§ Problem details
This exercise calls for an exact copy of the listing, with no pictures kept.

§ Data shown
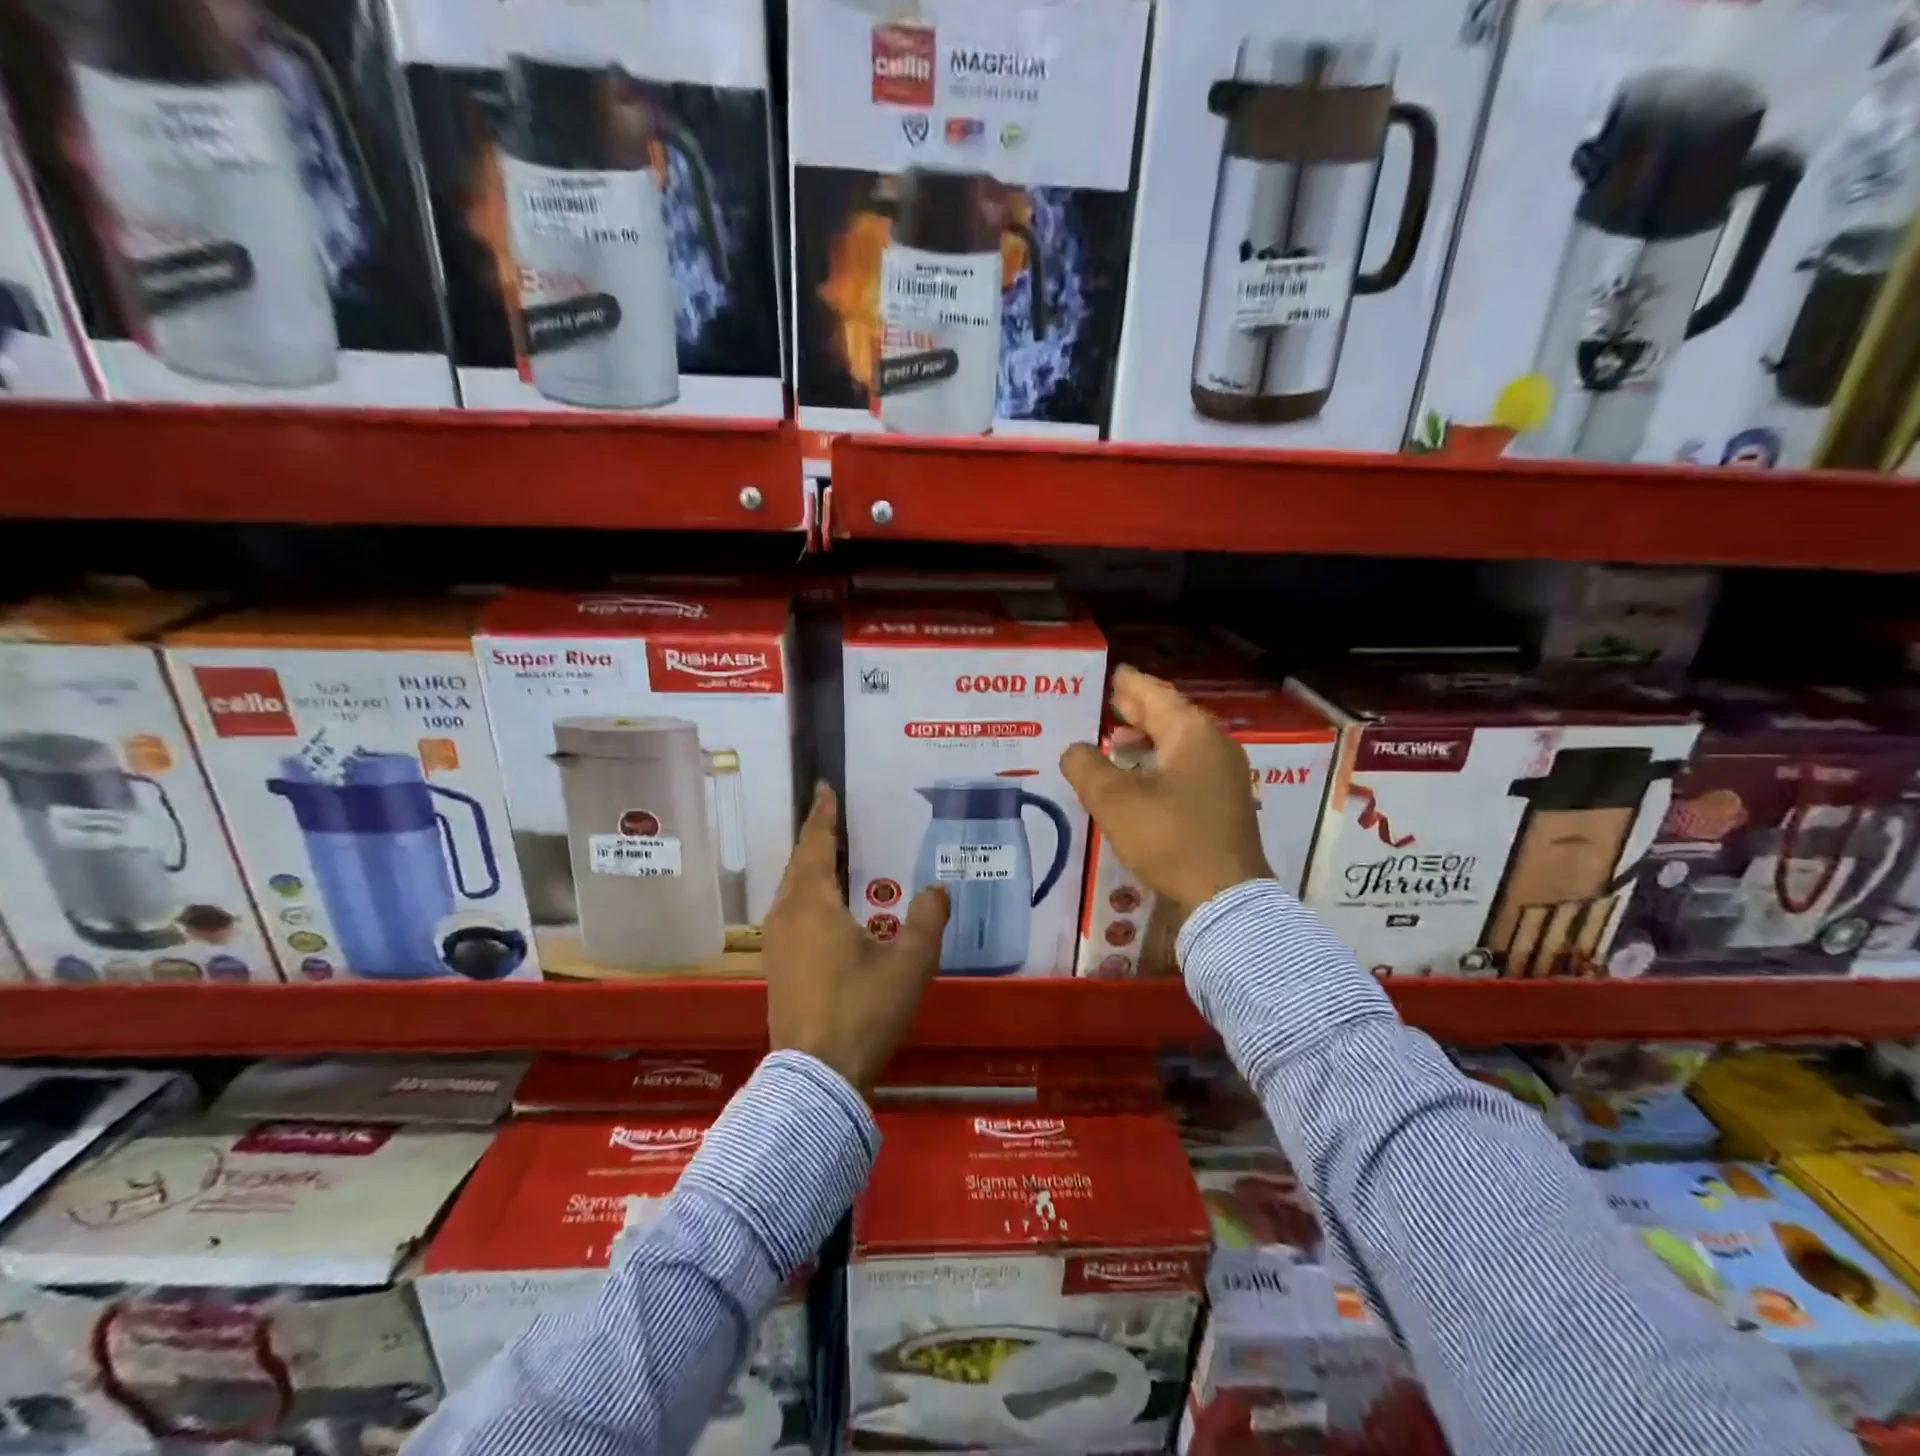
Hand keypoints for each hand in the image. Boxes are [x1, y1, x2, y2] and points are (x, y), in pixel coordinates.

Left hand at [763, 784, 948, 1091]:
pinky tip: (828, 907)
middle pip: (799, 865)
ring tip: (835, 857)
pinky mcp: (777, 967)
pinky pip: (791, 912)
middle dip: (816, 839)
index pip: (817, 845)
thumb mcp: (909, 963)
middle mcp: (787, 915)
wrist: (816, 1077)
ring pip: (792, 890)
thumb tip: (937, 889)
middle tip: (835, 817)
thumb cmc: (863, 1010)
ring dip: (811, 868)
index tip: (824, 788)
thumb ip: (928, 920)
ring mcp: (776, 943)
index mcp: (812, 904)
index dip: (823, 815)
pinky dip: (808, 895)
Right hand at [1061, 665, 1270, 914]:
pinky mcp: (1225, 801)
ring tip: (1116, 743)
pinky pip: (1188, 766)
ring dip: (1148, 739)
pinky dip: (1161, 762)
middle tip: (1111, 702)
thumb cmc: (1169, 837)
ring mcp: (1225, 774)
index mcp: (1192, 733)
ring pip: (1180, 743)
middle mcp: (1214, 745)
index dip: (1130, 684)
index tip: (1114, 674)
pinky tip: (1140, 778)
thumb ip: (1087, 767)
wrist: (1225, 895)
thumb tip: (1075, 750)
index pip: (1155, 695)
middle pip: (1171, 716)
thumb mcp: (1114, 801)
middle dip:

§ Answer for this exercise
Hand keypoints for each hand in the image. Boxes are [x1, y1, x2, y2] and points are (x, y), in pixel coordinates.

Left hand at [763, 784, 948, 1091]:
pinky tip: (828, 907)
middle pip: (799, 865)
ring tip: (835, 857)
pinky mcp: (777, 967)
pinky pip: (791, 912)
middle dip: (816, 839)
index pip: (817, 845)
thumb mcp: (909, 963)
middle mcp: (787, 915)
wrist: (816, 1077)
ring pip: (792, 890)
thumb tip: (937, 889)
middle tip: (835, 817)
thumb cmc: (863, 1010)
ring dip: (811, 868)
index tip: (824, 788)
thumb ip: (928, 920)
ring mcp: (776, 943)
index mcp: (812, 904)
index dip: (823, 815)
pinky dip: (808, 895)
Right hand at [1061, 665, 1270, 914]:
pinky mcp: (1225, 801)
ring tip: (1116, 743)
pinky pip: (1188, 766)
ring dip: (1148, 739)
pinky dip: (1161, 762)
middle tip: (1111, 702)
thumb cmc: (1169, 837)
ring mcp: (1225, 774)
index mcp: (1192, 733)
ring pip: (1180, 743)
middle mcp: (1214, 745)
index dip: (1130, 684)
index tip: (1114, 674)
pinky tip: (1140, 778)
thumb ip: (1087, 767)
wrist: (1225, 895)
thumb tip: (1075, 750)
index pip: (1155, 695)
middle pip: (1171, 716)
thumb mcp: (1114, 801)
middle dip:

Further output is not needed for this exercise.